*Data under study*:
■ ■ ■ ■ ■ ■ ■
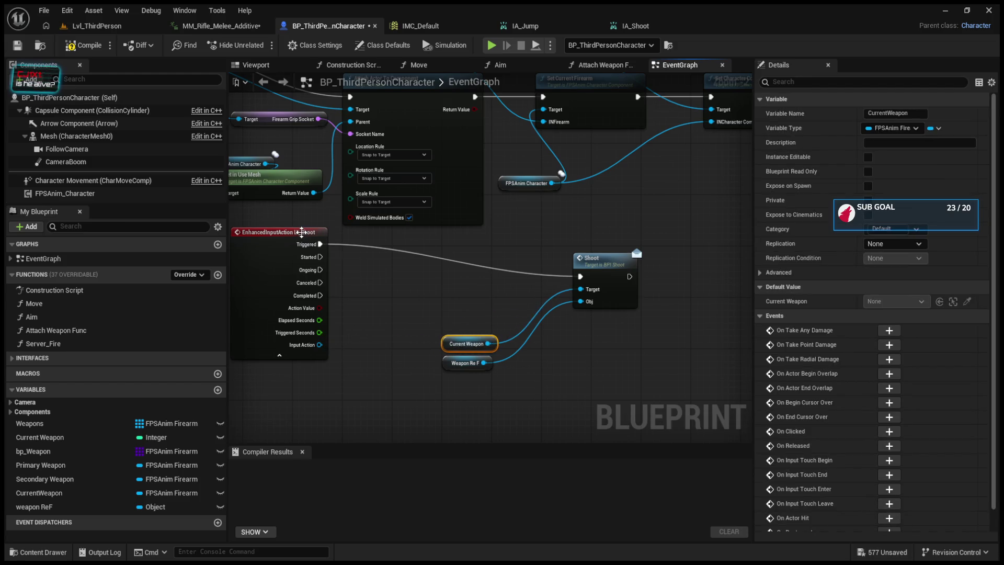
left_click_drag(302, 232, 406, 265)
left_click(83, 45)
■ ■ ■ ■ ■ ■ ■
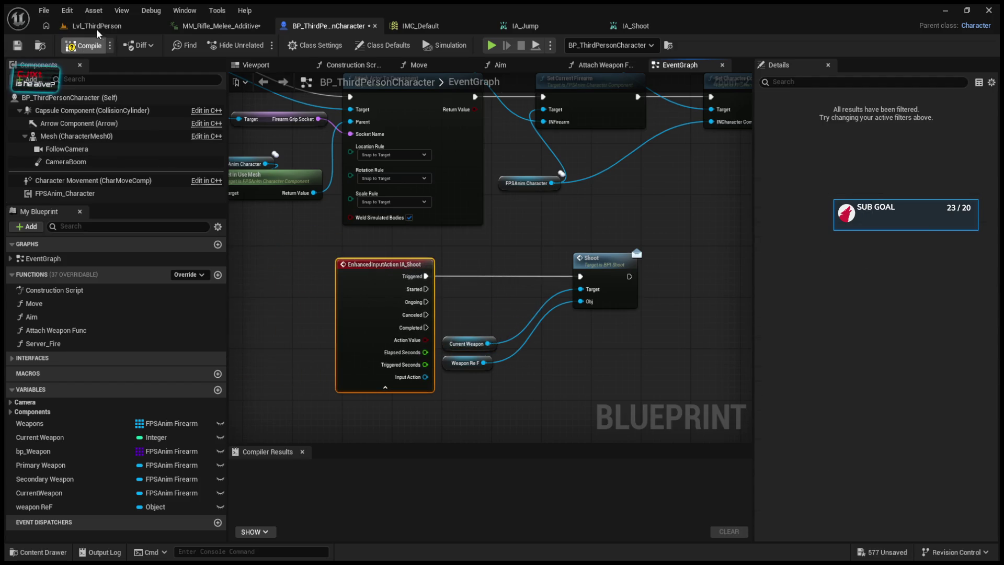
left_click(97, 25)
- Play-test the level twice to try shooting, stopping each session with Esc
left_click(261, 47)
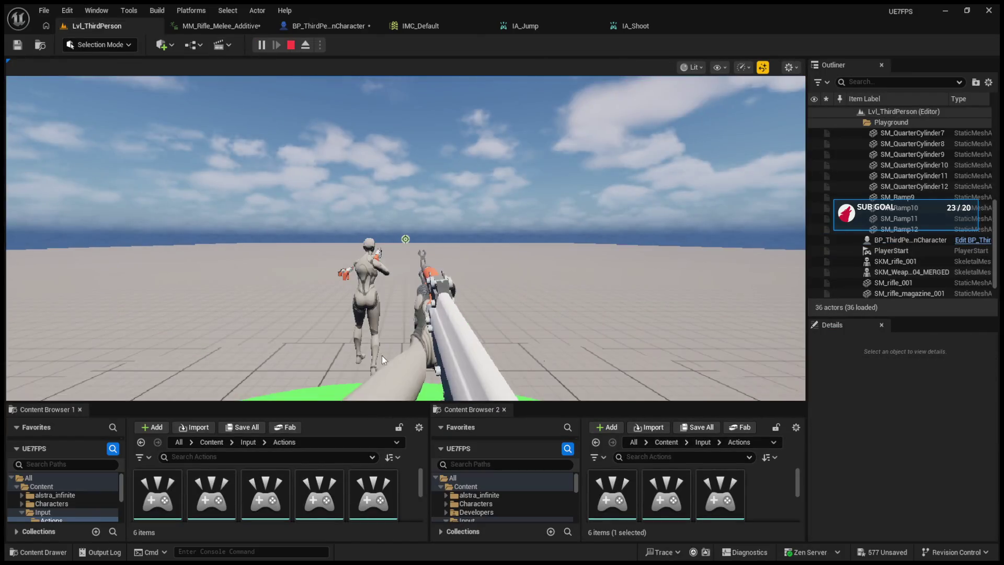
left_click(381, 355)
■ ■ ■ ■ ■ ■ ■
*Problem*:
Return word for word the lines of the listing above, starting at the line with "- Play-test the" and ending at the line with "left_click(381, 355)", both included. Pictures do not belong in the copy.

*Response to this exercise*:
- Play-test the level twice to try shooting, stopping each session with Esc
left_click(261, 47)
left_click(381, 355)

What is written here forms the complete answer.